▶ Work required: Repeat the lines below word for word, omitting the pictures.

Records
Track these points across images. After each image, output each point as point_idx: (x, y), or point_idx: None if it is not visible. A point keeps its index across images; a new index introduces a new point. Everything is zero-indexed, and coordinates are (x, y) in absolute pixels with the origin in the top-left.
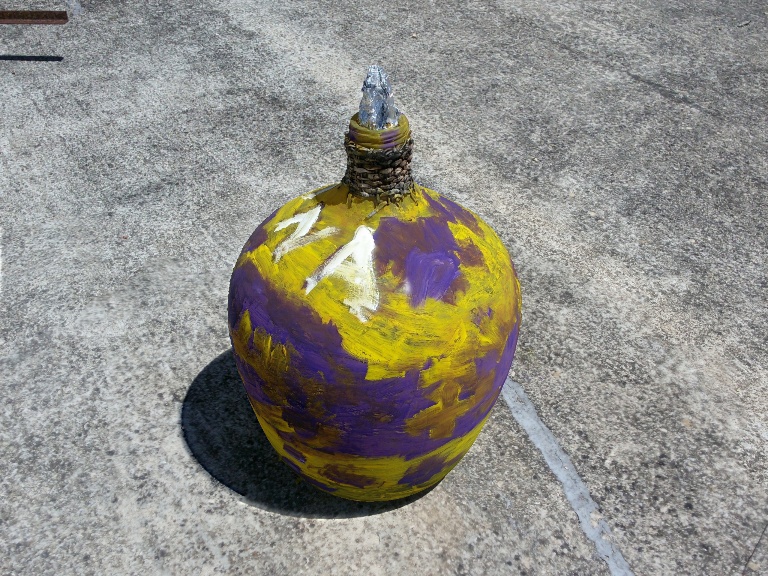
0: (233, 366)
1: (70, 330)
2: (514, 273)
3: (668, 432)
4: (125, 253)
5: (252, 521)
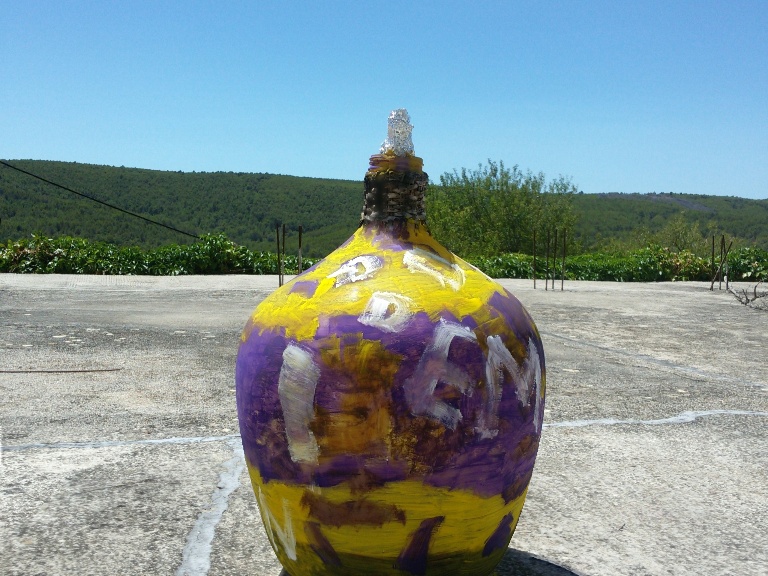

▶ Reply:
Track these points across images. After each image, output each point as point_idx: (x, y), or point_idx: None if it is not visible. A point keeps its index across images; a new index introduces a new point. Everything is zero-indexed, and coordinates are (x, y) in absolute pixels with the origin in the top-left.
0: (233, 366)
1: (70, 330)
2: (514, 273)
3: (668, 432)
4: (125, 253)
5: (252, 521)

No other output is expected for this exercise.